No one owns foreshore – Govt “solution”

The Government has released its Foreshore and Seabed policy. It will put the F&S into ‘public domain’ where it will be owned by no one. Maori will be able to take claims for customary rights over parts of the F&S to Court (except those parts that are already owned by private, Pakeha, interests of course).

The irony is that this is pretty much what Labour proposed back in 2003 – that the Foreshore and Seabed be held ‘in the commons’ and National attacked that as a PC legal nonsense.

Just last month it was revealed that this was the ‘elegant solution’ that John Key was negotiating with the secretive ‘Iwi Leadership group’. Tariana Turia rejected this option because it essentially doesn’t change the status quo. Under the current law, Maori can negotiate with the Crown for recognition of customary rights, now they’ll be able to do that via the court system as well.

Last month, Hone Harawira explicitly ruled out following such a path, took some digs at the Iwi Leadership Group, and said he had his party’s backing to push for a satisfactory solution, which he was clear has always been full ownership. Here are the three principles that Harawira said had been agreed by his party for the F&S:

1. Maori Title: If government can assume ownership of the FSSB with one piece of legislation, they can just as easily give it back to Maori with another. That will put an immediate end to all the anxiety and angst and anguish from the past, and the decades of discord that will surely await us in the future, in we don’t act honourably now.

2. Inalienability: In the same legislation, include a clause ensuring that Maori can never sell the Foreshore and Seabed. That fits with the Maori world view that we don’t own land as a commodity, but rather we hold it as a taonga for future generations. It will also put an end to all that rubbish about Maori only wanting it so we can sell it.

3. Full Access: Again, in the same legislation, guarantee full access to all New Zealanders, because in the same way that Maori don’t want it to keep it for ourselves, neither do we want it to keep Pakeha out. As kaitiaki, we must be able to set limits on access to protect seafood stocks, promote conservation, and control behaviour, but granting access to Kiwis is an easy deal.

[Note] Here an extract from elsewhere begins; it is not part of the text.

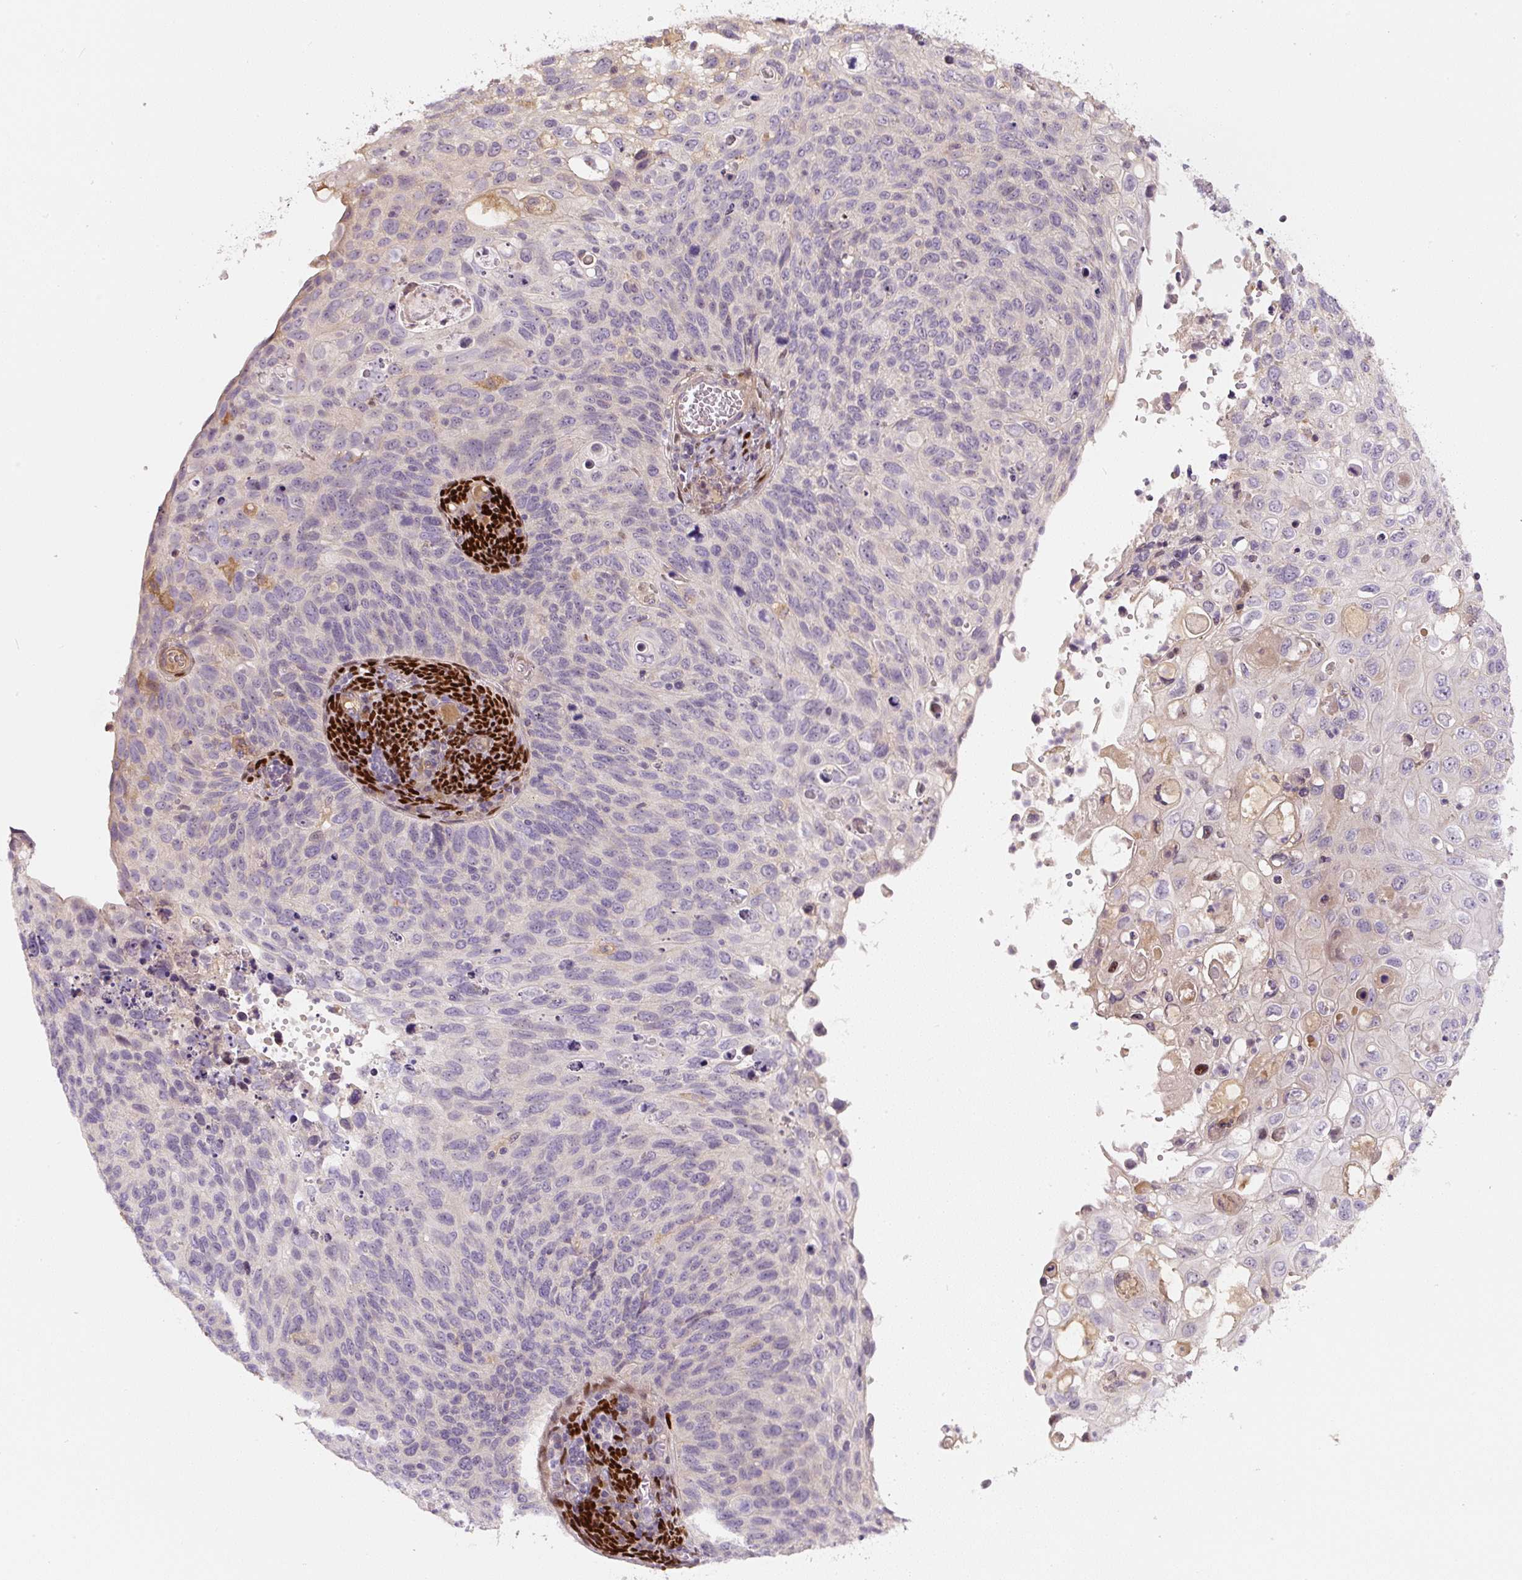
{"staining": {"intensity": "negative", "quantity": "none", "location": "none"}, "tissue": "cervical cancer", "cell_type": "Tumor cells", "image_type": "cancer", "snomed": [{"axis": "morphology", "description": "Squamous cell carcinoma, NOS"}, {"axis": "topography", "description": "Cervix"}], "caption": "A high-resolution photomicrograph shows immunohistochemistry staining of cervical cancer, which reveals no significant positivity in tumor cells.", "gene": "PWWP3B", "patient": {"sex": "female", "age": 70}}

But that was then. Now, Turia is already laying the groundwork for a humiliating back down:

“I encourage our people, who might be struggling with those proposals, to seek guidance from their hapu, to return home to those hapu who have, for generation after generation, cared for te takutai moana on behalf of us all. Our priority is repeal – we promised our people we’d get it so that’s our main objective. Beyond repeal is to get the best deal for our mokopuna,”

Notice how it’s no longer about getting ownership rights recognised. Turia is pretending it was always simply a technocratic issue about repealing an Act, even if the replacement regime is largely the same in effect.

Turia is going to chicken out on the issue that created her party. As we’ve been predicting all along. I guess anything it’s all pretty much the same either way from the back of a Crown limo.